= Ballard Brewery District =

Seattle attraction

The Ballard Brewery District is a business cluster of beer breweries south of Northwest Market Street and generally between 8th Avenue Northwest and 15th Avenue Northwest, in the Ballard neighborhood of Seattle. The neighborhood has more breweries than any other neighborhood in Seattle.

==History==

Redhook Ale Brewery opened a production facility in Ballard in 1981 or 1982, becoming the first company to start producing beer in the neighborhood. It moved to nearby Fremont in 1989.

The first brewery taproom that opened to the public in Ballard was Maritime Pacific, in 1990. By 2013, at least nine other breweries existed in the neighborhood, eight of which had opened since 2010. The breweries operate in coopetition with one another, distinguishing themselves by gimmicks and niche marketing. Hale's Ales, originally founded in 1983, opened a location in Ballard in 1995; it closed in 2022. The Brewery District is notably dense; in 2022, one writer was able to visit nine breweries in a 0.54 mi pub crawl.

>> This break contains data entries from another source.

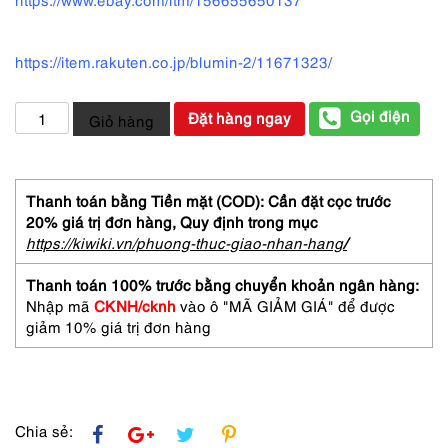
https://item.rakuten.co.jp/blumin-2/11671323/
5304-
Gọi điện
Đặt hàng ngay
Giỏ hàng
Túi
xách
tay/
đeo
Thanh toán bằng Tiền mặt (COD): Cần đặt cọc trước
vai-
20% giá trị đơn hàng,
Quy định trong mục
COACH
https://kiwiki.vn/phuong-thuc-giao-nhan-hang
/
Zibra
pattern
Thanh toán 100% trước bằng chuyển khoản ngân hàng:
large
Nhập mã
CKNH/cknh
vào ô "MÃ GIẢM GIÁ" để được
tote
giảm 10% giá trị đơn hàng
bag-
Đã
sử
dụng
số
Chia sẻ:
lượng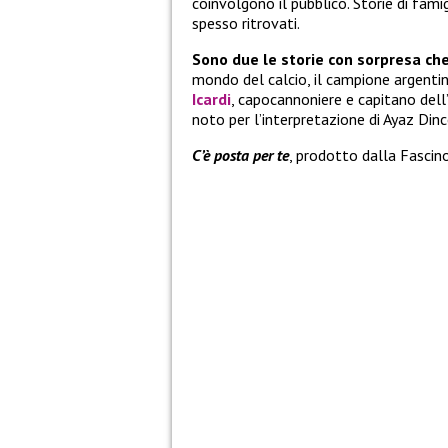
coinvolgono il pubblico. Storie di famig
spesso ritrovati.
Sono due le storie con sorpresa ch
mondo del calcio, il campione argentino
Icardi
, capocannoniere e capitano dell
noto per l’interpretazione di Ayaz Dinc
C’è posta per te
, prodotto dalla Fascino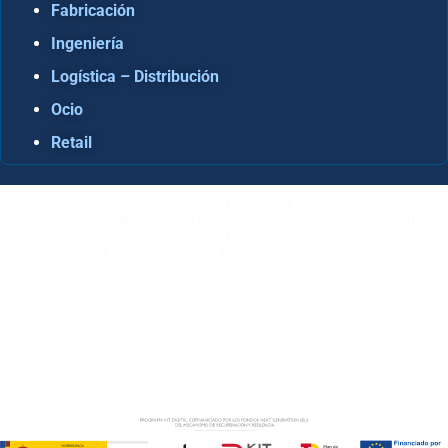
Fabricación
Ingeniería
Logística – Distribución
Ocio
Retail
Consultora Informática en Sevilla
Especialistas Microsoft Dynamics 365 Business Central /
Navision Sevilla
Especialistas en ERP en Andalucía
Copyright © ABD Informática, S.L
AVISO LEGAL
–
POLÍTICA DE COOKIES
–
POLÍTICA DE
PRIVACIDAD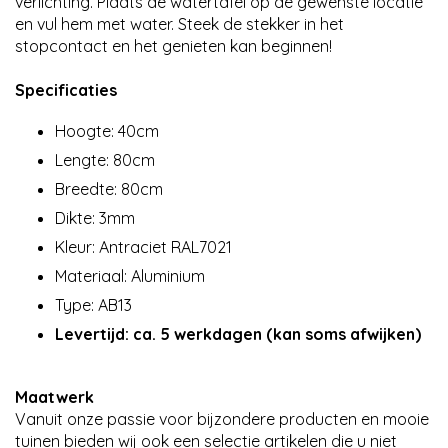
verlichting. Plaats de watertafel op de gewenste locatie
en vul hem met water. Steek de stekker in het
stopcontact en het genieten kan beginnen!
Specificaties
Hoogte: 40cm
Lengte: 80cm
Breedte: 80cm
Dikte: 3mm
Kleur: Antraciet RAL7021
Materiaal: Aluminium
Type: AB13
Levertijd: ca. 5 werkdagen (kan soms afwijken)
Maatwerk
Vanuit onze passie voor bijzondere producten en mooie
tuinen bieden wij ook een selectie artikelen die u niet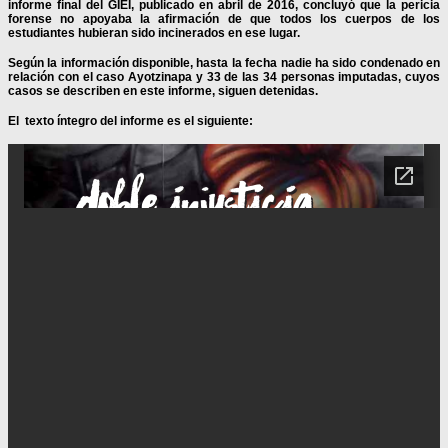
informe final del GIEI, publicado en abril de 2016, concluyó que la pericia
forense no apoyaba la afirmación de que todos los cuerpos de los
estudiantes hubieran sido incinerados en ese lugar.
Según la información disponible, hasta la fecha nadie ha sido condenado en
relación con el caso Ayotzinapa y 33 de las 34 personas imputadas, cuyos
casos se describen en este informe, siguen detenidas.
El texto íntegro del informe es el siguiente: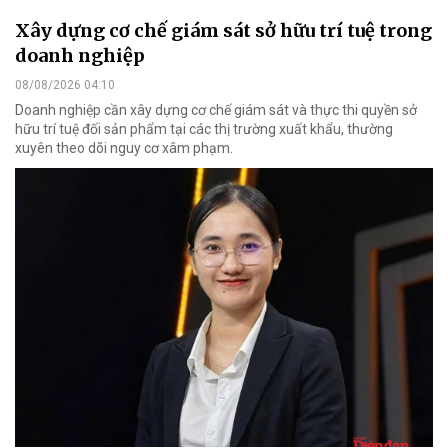
Xây dựng cơ chế giám sát sở hữu trí tuệ trong
doanh nghiệp
08/08/2026 04:10
Doanh nghiệp cần xây dựng cơ chế giám sát và thực thi quyền sở
hữu trí tuệ đối sản phẩm tại các thị trường xuất khẩu, thường
xuyên theo dõi nguy cơ xâm phạm.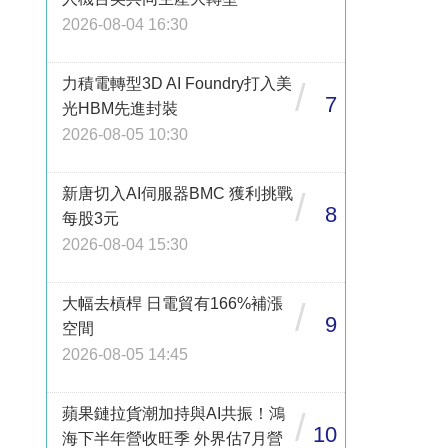
2026-08-04 16:30
力積電轉型3D AI Foundry打入美
/
7
光HBM先進封裝
2026-08-05 10:30
新唐切入AI伺服器BMC 獲利挑戰
/
8
每股3元
2026-08-04 15:30
大幅去槓桿 日電貿有166%補漲
/
9
空間
2026-08-05 14:45
蘋果鏈拉貨潮加持與AI共振！鴻
/
10
海下半年營收旺季 外界估7月營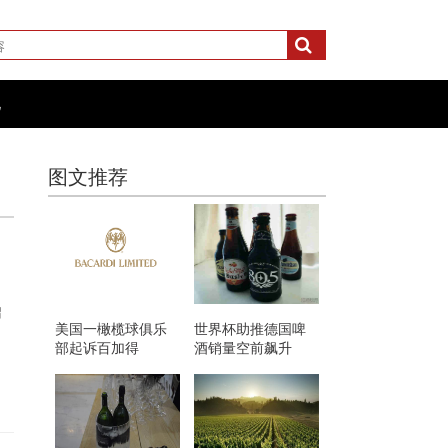
化
图文推荐
绍
美国一橄榄球俱乐
世界杯助推德国啤
部起诉百加得
酒销量空前飙升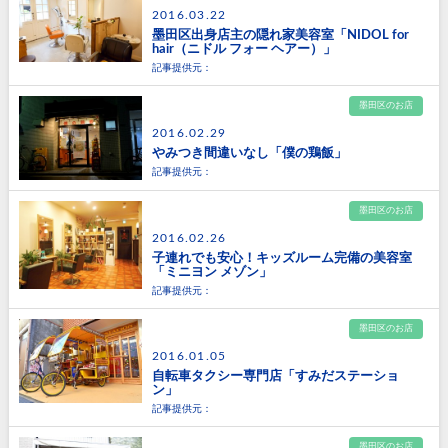
2016.03.22
墨田区出身店主の隠れ家美容室「NIDOL for
hair（ニドル フォー ヘアー）」
記事提供元：
墨田区のお店
2016.02.29
やみつき間違いなし「僕の鶏飯」
記事提供元：
墨田区のお店
2016.02.26
子連れでも安心！キッズルーム完備の美容室
「ミニヨン メゾン」
記事提供元：
墨田区のお店
2016.01.05
自転車タクシー専門店「すみだステーショ
ン」
記事提供元：
墨田区のお店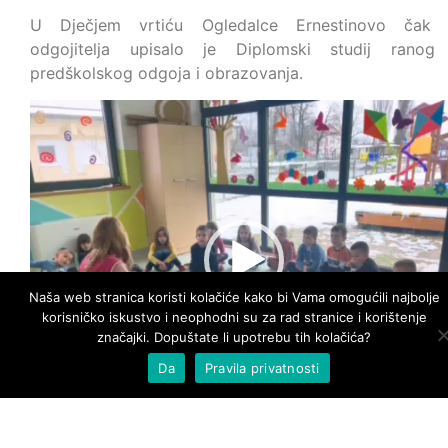
U Dječjem vrtiću Ogledalce Ernestinovo čak
odgojitelja upisalo je Diplomski studij ranog
predškolskog odgoja i obrazovanja.
Reproduktor
videozapisa
Naša web stranica koristi kolačiće kako bi Vama omogućili najbolje
korisničko iskustvo i neophodni su za rad stranice i korištenje
značajki. Dopuštate li upotrebu tih kolačića?
Da
Pravila privatnosti
00:00
01:48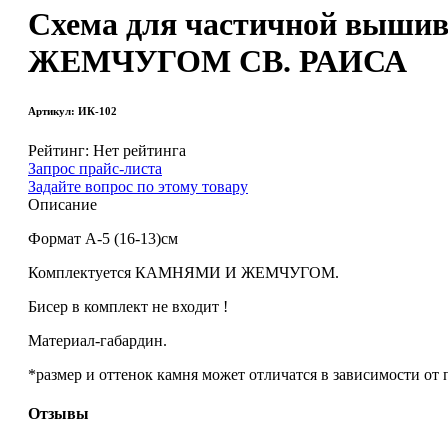
Схема для частичной выши
ЖЕМЧУГОМ СВ. РАИСА
Артикул: ИК-102
Рейтинг: Нет рейтинга
Запрос прайс-листа
Задайте вопрос по этому товару
Описание
Формат А-5 (16-13)см
Комплектуется КАМНЯМИ И ЖЕМЧУГОМ.
Бисер в комплект не входит !
Материал-габардин.
*размер и оттенок камня может отличатся в зависимости от
Отзывы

Reuben's Brews started operating a taproom in 2012; following its rapid rise in popularity, two more breweries opened nearby within the next eight months. By the summer of 2021, there were 11 breweries operating in the Brewery District, many with outdoor dining patios and food trucks, allowing them to remain open safely during local restrictions on indoor dining related to the COVID-19 pandemic. The Brewery District became a tourist attraction, featured in the New York Times. TripAdvisor mentioned tours of the Brewery District in its 2018 article naming Ballard one of the United States' 14 "coolest hipster neighborhoods".

As of May 2025, the Ballard Alliance, a local chamber of commerce, lists 14 breweries in the Brewery District, plus three tasting rooms for beer, hard cider, and wine, elsewhere in Ballard.